Stored items
-=-=-=-=-

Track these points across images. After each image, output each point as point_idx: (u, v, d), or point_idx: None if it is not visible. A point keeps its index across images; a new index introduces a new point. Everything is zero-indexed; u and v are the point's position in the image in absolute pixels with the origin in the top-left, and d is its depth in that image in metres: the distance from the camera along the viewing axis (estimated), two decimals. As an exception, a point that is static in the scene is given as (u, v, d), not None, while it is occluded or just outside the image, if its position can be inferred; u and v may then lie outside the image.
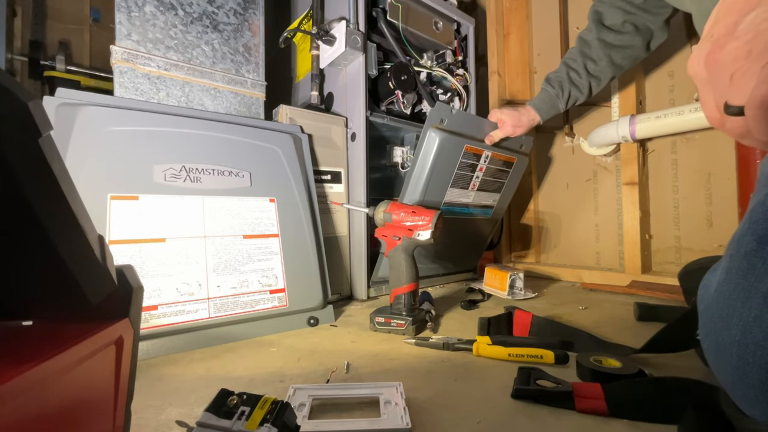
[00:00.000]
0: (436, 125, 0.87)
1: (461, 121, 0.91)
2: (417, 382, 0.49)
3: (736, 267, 0.30)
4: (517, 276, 0.96)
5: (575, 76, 0.92)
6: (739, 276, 0.29)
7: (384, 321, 0.69)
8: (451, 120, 0.89)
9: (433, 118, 0.87)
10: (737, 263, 0.30)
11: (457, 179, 0.95)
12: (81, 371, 0.22)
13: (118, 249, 0.59)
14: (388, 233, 0.73)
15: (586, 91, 0.93)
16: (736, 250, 0.31)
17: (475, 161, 0.96)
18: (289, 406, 0.31)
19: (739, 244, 0.30)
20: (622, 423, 0.39)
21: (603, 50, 0.87)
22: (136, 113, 0.66)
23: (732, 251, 0.31)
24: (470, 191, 1.00)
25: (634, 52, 0.87)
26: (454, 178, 0.94)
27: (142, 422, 0.40)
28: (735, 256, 0.31)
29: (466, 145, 0.92)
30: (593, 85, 0.92)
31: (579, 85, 0.92)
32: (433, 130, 0.87)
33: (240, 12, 0.93)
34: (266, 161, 0.78)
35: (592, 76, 0.91)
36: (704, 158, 0.99)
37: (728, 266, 0.31)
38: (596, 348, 0.58)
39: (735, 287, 0.30)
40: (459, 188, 0.97)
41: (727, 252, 0.33)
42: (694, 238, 1.02)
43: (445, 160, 0.90)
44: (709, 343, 0.32)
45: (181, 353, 0.60)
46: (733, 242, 0.32)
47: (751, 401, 0.28)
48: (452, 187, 0.95)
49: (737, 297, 0.29)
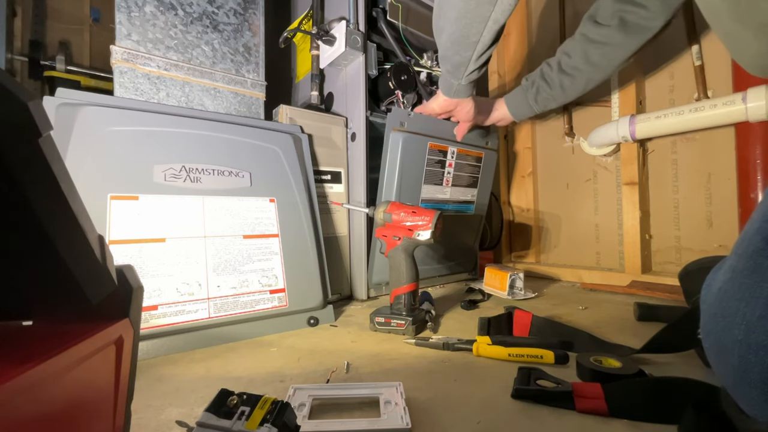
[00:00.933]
0: (397, 128, 0.92)
1: (421, 121, 0.96)
2: (417, 382, 0.49)
3: (741, 266, 0.30)
4: (517, 276, 0.96)
5: (547, 69, 0.86)
6: (744, 275, 0.29)
7: (384, 321, 0.69)
8: (411, 122, 0.95)
9: (391, 122, 0.92)
10: (744, 262, 0.30)
11: (429, 176, 0.99)
12: (81, 371, 0.22)
13: (118, 249, 0.59)
14: (388, 233, 0.73)
15: (557, 88, 0.85)
16: (744, 248, 0.30)
17: (443, 157, 1.01)
18: (289, 406, 0.31)
19: (748, 242, 0.30)
20: (622, 423, 0.39)
21: (580, 44, 0.81)
22: (136, 113, 0.66)
23: (740, 250, 0.31)
24: (445, 187, 1.04)
25: (613, 52, 0.79)
26: (425, 175, 0.99)
27: (142, 422, 0.40)
28: (742, 254, 0.30)
29: (430, 143, 0.97)
30: (565, 84, 0.85)
31: (549, 80, 0.85)
32: (394, 133, 0.92)
33: (240, 12, 0.93)
34: (266, 161, 0.78)
35: (563, 72, 0.84)
36: (704, 158, 0.99)
37: (734, 265, 0.31)
38: (596, 348, 0.58)
39: (740, 286, 0.29)
40: (433, 184, 1.01)
41: (734, 250, 0.32)
42: (694, 238, 1.02)
43: (412, 158, 0.95)
44: (711, 341, 0.32)
45: (181, 353, 0.60)
46: (742, 241, 0.31)
47: (753, 401, 0.28)
48: (426, 184, 0.99)
49: (741, 296, 0.29)
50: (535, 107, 0.89)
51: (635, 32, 0.76)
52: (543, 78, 0.86)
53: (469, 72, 0.75)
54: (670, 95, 1.04)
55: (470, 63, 0.72)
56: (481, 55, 0.71)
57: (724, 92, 0.90)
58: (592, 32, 0.79)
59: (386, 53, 1.05)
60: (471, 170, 1.09)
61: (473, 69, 0.74)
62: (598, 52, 0.79)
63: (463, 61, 0.72)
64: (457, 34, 0.67)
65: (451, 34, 0.68)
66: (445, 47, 0.72)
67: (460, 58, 0.72)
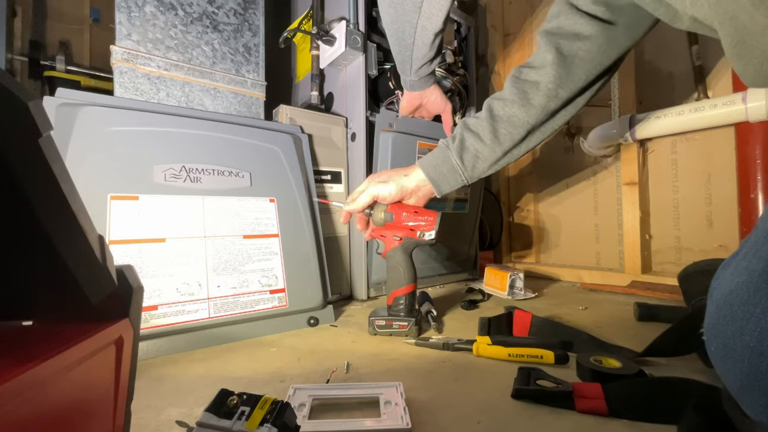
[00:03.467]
0: (386, 129, 0.96)
1: (409, 122, 0.99)
2: (417, 382, 0.49)
3: (759, 269, 0.28)
4: (517, 276, 0.96)
5: (472, 120, 0.63)
6: (763, 279, 0.28)
7: (385, 324, 0.68)
8: (399, 122, 0.98)
9: (380, 123, 0.96)
10: (761, 265, 0.28)
11: None
12: (81, 371, 0.22)
13: (118, 249, 0.59)
14: (388, 233, 0.71)
15: (487, 136, 0.60)
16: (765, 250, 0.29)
17: None
18: (289, 406, 0.31)
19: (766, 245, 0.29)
20: (622, 423, 0.39)
21: (517, 84, 0.59)
22: (136, 113, 0.66)
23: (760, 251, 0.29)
24: None
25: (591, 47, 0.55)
26: None
27: (142, 422, 0.40)
28: (761, 257, 0.29)
29: (419, 142, 1.00)
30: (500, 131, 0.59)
31: (476, 130, 0.61)
32: (384, 133, 0.96)
33: (240, 12, 0.93)
34: (266, 161, 0.78)
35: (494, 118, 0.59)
36: (704, 158, 0.99)
37: (750, 267, 0.29)
38: (596, 349, 0.58)
39: (756, 291, 0.28)
40: None
41: (749, 251, 0.31)
42: (694, 238, 1.02)
43: (403, 157, 0.97)
44: (717, 344, 0.31)
45: (181, 353, 0.60)
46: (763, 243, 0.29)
47: (761, 408, 0.27)
48: None
49: (757, 302, 0.28)
50: (461, 170, 0.63)
51: (576, 67, 0.57)
52: (467, 129, 0.62)
53: (416, 69, 0.73)
54: (670, 95, 1.04)
55: (413, 61, 0.71)
56: (423, 56, 0.69)
57: (724, 92, 0.90)
58: (525, 73, 0.60)
59: (386, 53, 1.04)
60: None
61: (419, 66, 0.72)
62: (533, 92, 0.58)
63: (406, 60, 0.71)
64: (394, 37, 0.68)
65: (390, 36, 0.70)
66: (392, 47, 0.73)
67: (403, 57, 0.72)
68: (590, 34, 0.55)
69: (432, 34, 0.64)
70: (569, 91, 0.58)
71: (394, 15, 0.64)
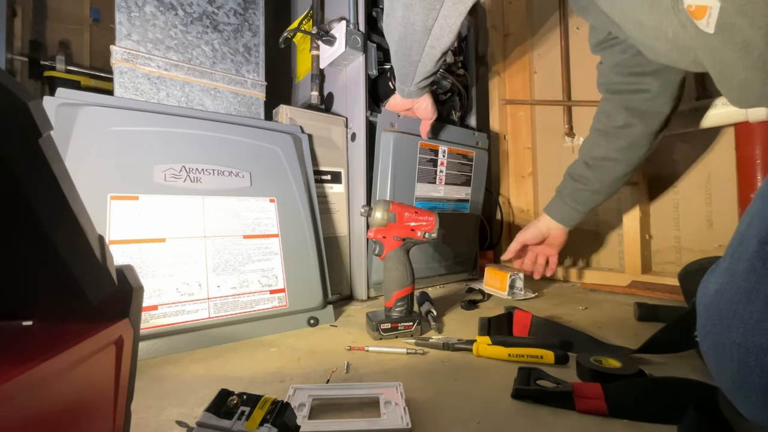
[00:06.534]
0: (387, 129, 0.95)
1: (411, 121, 0.98)
2: (417, 382, 0.49)
3: (738, 268, 0.30)
4: (517, 276, 0.96)
5: (573, 172, 0.83)
6: (742, 277, 0.29)
7: (390, 327, 0.67)
8: (400, 123, 0.97)
9: (382, 123, 0.95)
10: (740, 264, 0.30)
11: (422, 174, 1.02)
12: (81, 371, 0.22)
13: (118, 249, 0.59)
14: (389, 234, 0.70)
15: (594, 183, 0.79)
16: (741, 251, 0.30)
17: (434, 156, 1.04)
18: (289, 406, 0.31)
19: (744, 245, 0.30)
20: (622, 423, 0.39)
21: (604, 138, 0.76)
22: (136, 113, 0.66)
23: (736, 252, 0.31)
24: (439, 185, 1.07)
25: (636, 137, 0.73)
26: (418, 173, 1.01)
27: (142, 422, 0.40)
28: (738, 257, 0.30)
29: (420, 142, 1.00)
30: (602, 176, 0.78)
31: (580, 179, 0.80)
32: (385, 133, 0.95)
33: (240, 12, 0.93)
34: (266, 161, 0.78)
35: (593, 167, 0.78)
36: (704, 158, 0.99)
37: (730, 267, 0.31)
38: (596, 348, 0.58)
39: (737, 289, 0.29)
40: (426, 183, 1.04)
41: (729, 253, 0.32)
42: (694, 238, 1.02)
43: (404, 157, 0.97)
44: (709, 345, 0.32)
45: (181, 353, 0.60)
46: (738, 244, 0.31)
47: (752, 405, 0.28)
48: (420, 182, 1.02)
49: (739, 299, 0.29)
50: (578, 207, 0.83)
51: (647, 117, 0.72)
52: (573, 179, 0.82)
53: (417, 81, 0.77)
54: (670, 95, 1.04)
55: (416, 75, 0.74)
56: (427, 72, 0.73)
57: (724, 92, 0.90)
58: (604, 124, 0.77)
59: (386, 53, 1.04)
60: (463, 169, 1.12)
61: (420, 79, 0.76)
62: (621, 141, 0.75)
63: (409, 73, 0.75)
64: (400, 53, 0.70)
65: (395, 52, 0.71)
66: (393, 58, 0.75)
67: (406, 71, 0.74)
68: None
69: (440, 53, 0.67)
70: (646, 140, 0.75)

-=-=-=-=-

What to work on> Which lines above run from the one containing "3: (736, 267, 0.30)" to the one containing "49: (737, 297, 0.29)"? Give them again exactly, both ends included.

Task output>
3: (736, 267, 0.30)
4: (517, 276, 0.96)
5: (575, 76, 0.92)
6: (739, 276, 0.29)
7: (384, 321, 0.69)
8: (451, 120, 0.89)
9: (433, 118, 0.87)
10: (737, 263, 0.30)
11: (457, 179, 0.95)
12: (81, 371, 0.22)
13: (118, 249, 0.59)
14: (388, 233, 0.73)
15: (586, 91, 0.93)
16: (736, 250, 0.31)
17: (475, 161, 0.96)
18: (289, 406, 0.31)
19: (739, 244, 0.30)
20: (622, 423, 0.39)
21: (603, 50, 0.87)
22: (136, 113, 0.66)
23: (732, 251, 0.31)
24: (470, 191, 1.00)
25: (634, 52, 0.87)
26: (454, 178, 0.94)
27: (142, 422, 0.40)
28: (735, 256, 0.31)
29: (466, 145, 0.92)
30: (593, 85, 0.92)
31: (579, 85, 0.92)
32: (433, 130, 0.87)
33: (240, 12, 0.93)
34: (266, 161, 0.78)
35: (592, 76, 0.91)
36: (704, 158, 0.99)
37: (728, 266, 0.31)
38: (596, 348, 0.58)
39: (735, 287, 0.30)
40: (459, 188, 0.97)
41: (727, 252, 0.33)
42: (694, 238, 1.02)
43: (445, 160, 0.90)
44: (709, 343, 0.32)
45: (181, 353, 0.60)
46: (733, 242, 0.32)
47: (751, 401, 0.28)
48: (452, 187, 0.95)
49: (737, 297, 0.29)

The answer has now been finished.